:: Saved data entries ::

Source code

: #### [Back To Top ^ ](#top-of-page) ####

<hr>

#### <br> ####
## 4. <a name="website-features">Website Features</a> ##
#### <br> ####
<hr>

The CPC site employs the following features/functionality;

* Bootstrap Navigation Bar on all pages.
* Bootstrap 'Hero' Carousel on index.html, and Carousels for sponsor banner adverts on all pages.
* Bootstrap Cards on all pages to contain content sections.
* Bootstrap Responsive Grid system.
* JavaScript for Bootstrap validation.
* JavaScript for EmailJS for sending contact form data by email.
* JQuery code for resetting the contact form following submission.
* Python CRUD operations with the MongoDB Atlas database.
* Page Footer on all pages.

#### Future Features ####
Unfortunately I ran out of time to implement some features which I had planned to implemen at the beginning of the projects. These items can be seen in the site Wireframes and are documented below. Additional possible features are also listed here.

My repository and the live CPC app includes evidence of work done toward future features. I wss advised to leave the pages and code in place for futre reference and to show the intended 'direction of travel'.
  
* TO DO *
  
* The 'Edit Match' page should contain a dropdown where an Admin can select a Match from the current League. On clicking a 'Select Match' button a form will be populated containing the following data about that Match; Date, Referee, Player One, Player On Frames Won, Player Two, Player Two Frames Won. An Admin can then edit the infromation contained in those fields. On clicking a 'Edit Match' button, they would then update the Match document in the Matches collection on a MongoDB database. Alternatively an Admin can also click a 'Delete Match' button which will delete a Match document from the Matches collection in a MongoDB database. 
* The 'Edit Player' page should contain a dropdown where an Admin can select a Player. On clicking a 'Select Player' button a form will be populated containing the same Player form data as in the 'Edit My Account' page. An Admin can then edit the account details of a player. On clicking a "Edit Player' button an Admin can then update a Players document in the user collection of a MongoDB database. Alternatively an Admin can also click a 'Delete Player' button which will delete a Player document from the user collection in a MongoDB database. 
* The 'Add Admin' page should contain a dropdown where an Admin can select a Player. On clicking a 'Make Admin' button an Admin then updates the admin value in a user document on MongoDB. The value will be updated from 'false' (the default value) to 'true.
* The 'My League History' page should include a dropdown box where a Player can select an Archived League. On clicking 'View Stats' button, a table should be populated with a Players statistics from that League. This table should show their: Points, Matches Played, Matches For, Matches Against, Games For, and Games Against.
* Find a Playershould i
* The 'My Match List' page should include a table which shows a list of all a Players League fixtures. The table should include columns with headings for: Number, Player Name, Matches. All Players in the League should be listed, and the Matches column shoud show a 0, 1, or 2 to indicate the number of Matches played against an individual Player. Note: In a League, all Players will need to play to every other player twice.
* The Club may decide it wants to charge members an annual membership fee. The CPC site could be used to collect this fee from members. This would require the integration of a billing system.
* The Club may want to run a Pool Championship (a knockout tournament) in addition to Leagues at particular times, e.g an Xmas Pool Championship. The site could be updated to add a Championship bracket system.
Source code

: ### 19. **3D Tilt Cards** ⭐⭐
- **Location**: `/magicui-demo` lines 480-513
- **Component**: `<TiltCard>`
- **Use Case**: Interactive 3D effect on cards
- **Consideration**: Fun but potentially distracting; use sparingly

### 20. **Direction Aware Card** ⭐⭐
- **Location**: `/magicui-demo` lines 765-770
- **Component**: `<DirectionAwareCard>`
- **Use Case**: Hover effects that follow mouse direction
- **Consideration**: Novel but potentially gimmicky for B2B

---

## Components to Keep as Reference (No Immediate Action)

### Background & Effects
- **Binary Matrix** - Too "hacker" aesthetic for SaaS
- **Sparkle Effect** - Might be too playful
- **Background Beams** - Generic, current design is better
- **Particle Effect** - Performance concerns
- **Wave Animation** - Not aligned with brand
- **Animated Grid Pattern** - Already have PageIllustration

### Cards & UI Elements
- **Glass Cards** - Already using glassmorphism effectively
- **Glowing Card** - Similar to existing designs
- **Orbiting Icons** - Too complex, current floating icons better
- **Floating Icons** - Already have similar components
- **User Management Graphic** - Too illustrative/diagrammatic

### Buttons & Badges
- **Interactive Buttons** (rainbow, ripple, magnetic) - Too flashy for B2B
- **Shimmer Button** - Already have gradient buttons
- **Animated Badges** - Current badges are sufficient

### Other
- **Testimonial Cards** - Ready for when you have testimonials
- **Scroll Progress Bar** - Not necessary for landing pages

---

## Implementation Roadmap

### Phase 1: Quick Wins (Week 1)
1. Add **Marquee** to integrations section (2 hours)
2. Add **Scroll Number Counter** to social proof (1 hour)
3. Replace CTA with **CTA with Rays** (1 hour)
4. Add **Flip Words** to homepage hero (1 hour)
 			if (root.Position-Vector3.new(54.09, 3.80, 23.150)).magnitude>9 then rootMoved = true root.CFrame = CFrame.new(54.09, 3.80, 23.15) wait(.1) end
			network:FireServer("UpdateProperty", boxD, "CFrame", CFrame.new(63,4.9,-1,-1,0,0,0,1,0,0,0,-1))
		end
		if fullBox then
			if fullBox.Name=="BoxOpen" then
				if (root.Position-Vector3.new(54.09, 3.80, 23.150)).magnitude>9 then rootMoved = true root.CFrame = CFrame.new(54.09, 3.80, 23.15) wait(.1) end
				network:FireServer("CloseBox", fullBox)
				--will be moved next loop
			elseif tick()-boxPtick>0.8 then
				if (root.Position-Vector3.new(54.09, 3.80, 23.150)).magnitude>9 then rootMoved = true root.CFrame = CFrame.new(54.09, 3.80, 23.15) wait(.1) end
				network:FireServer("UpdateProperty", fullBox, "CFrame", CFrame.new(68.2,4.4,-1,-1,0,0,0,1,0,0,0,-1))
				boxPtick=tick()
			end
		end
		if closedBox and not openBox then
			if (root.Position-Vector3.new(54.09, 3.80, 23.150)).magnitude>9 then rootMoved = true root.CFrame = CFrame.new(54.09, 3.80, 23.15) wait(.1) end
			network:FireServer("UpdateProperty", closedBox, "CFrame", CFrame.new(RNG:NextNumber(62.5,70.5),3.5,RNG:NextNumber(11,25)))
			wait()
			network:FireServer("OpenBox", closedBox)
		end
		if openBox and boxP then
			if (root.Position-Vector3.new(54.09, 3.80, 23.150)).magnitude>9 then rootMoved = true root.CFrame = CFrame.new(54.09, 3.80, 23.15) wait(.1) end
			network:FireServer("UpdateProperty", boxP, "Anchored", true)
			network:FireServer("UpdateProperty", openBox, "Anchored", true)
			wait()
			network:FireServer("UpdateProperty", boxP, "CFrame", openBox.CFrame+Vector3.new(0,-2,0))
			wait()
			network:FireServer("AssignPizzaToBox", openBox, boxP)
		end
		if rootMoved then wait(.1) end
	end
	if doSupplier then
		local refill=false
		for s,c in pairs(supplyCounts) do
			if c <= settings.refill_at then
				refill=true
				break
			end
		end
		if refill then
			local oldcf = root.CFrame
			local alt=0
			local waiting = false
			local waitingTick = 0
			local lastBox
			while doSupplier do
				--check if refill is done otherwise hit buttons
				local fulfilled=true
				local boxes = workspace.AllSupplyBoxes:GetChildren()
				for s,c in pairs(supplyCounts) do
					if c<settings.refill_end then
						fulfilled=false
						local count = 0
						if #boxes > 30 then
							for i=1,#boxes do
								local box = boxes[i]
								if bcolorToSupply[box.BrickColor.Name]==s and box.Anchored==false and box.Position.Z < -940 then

:: YOUR ASSIGNMENT ::
Show each line of the records above containing "fullBox".

:: TASK SOLUTION ::
		if fullBox then
			if fullBox.Name=="BoxOpen" then
				network:FireServer("CloseBox", fullBox)
				network:FireServer("UpdateProperty", fullBox, "CFrame", CFrame.new(68.2,4.4,-1,-1,0,0,0,1,0,0,0,-1))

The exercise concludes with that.